Emigrantes. Solução do Novo Banco é “golpe de marketing”

Protestou durou cinco horas, com confrontos entre manifestantes e polícia
Protestou durou cinco horas, com confrontos entre manifestantes e polícia

"Regresso a Paris dia 8 de setembro para trabalhar. Não contava com isto há um ano. Queria voltar em definitivo a Portugal". Os problemas com os produtos dos emigrantes arrasaram os planos de José Martins, que vive nos arredores da capital francesa há mais de 30 anos.

É junto à sede do Novo Banco que encontramos um dos emigrantes que acabaram por se juntar ao protesto de ontem dos lesados do papel comercial. O primeiro desde que foi anunciado que mais de metade dos emigrantes já aceitou a solução do Novo Banco.

“É um golpe de marketing”, considera Solange Morgado, lesada do papel comercial, problema que se mantém sem qualquer proposta de resolução. Solange tem as poupanças retidas em produtos da Rioforte. Rendimentos de 30 anos de trabalho que se encontram congelados há um ano. A situação é difícil: “eu e o meu marido estamos desempregados. Andamos a viver de ajudas”.

O protesto começou por volta das 11h. Foram recorrentes os confrontos com a polícia, sobretudo junto ao Ministério das Finanças, onde começou a manifestação, e junto à sede do Banco de Portugal. A avenida Almirante Reis chegou mesmo a ser bloqueada pelos lesados.

José, do Porto, foi outro dos presentes. Tem retidos rendimentos de “70 anos de trabalho” e que foram vendidos por um gestor “que está arrependido. Ele já me disse que se o caso for a tribunal que ele disposto a ir comigo”. Este lesado vive agora da reforma “e de alguns biscates”.

O Banco de Portugal foi um dos alvos mais atacados, com os lesados a lembrarem o diferendo entre a instituição e a CMVM. O Governador, Carlos Costa, voltou a ser um dos mais visados pelos manifestantes, que reclamam uma resolução do conflito.

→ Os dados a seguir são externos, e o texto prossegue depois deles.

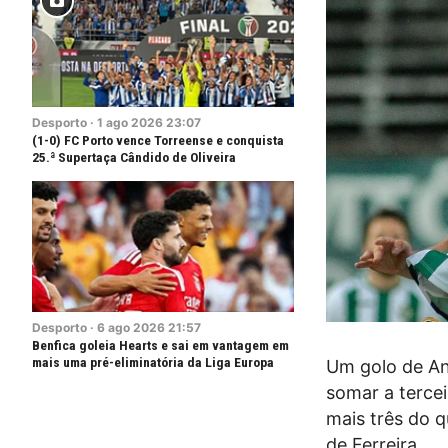
Desporto
·
1
ago
2026
23:07
(1-0) FC Porto vence Torreense e conquista
25.ª Supertaça Cândido de Oliveira
Desporto
·
6
ago
2026
21:57
Benfica goleia Hearts e sai em vantagem em
mais uma pré-eliminatória da Liga Europa
Um golo de And
somar a tercei
mais três do 
de Ferreira.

Os lesados estão já a preparar mais ações, com queixas junto do provedor europeu de justiça e das Nações Unidas a entrarem nos próximos dias. Há ainda mais manifestações a caminho, garante Luís Marques.

“O Novo Banco continua a não cumprir com aquilo com que se comprometeu. Vamos interpor ações em tribunal e manter as manifestações não só em Portugal como em França, Alemanha e Suíça”, antecipa o porta-voz do movimento dos emigrantes lesados (MEL).

O representante refere ainda a “burla total” da proposta do Novo Banco, “que apenas garante 4,3% do capital investido” com a atual proposta. Luís Marques lembra que grande parte do capital é convertido em obrigações com maturidade muito longa.

O porta-voz queixa-se também que os gestores do Novo Banco “têm uma pedra no sapato” e “estão a fazer pressão psicológica” sobre pessoas com uma “média de idade de 70 anos”.

O MEL diz que quem já assinou a proposta tem uma “má notícia” porque “fica afastado de qualquer outra solução”. Os restantes emigrantes, dizem, ficam em “condições mais favoráveis” no processo de resolução do caso nos tribunais.

Os lesados aproveitaram ainda o final da manifestação, após cinco horas, para deixar um recado. “Se assinarem, depois não têm direito a mais nada. Tenham muito cuidado. Estão a roubar-vos mais uma vez”.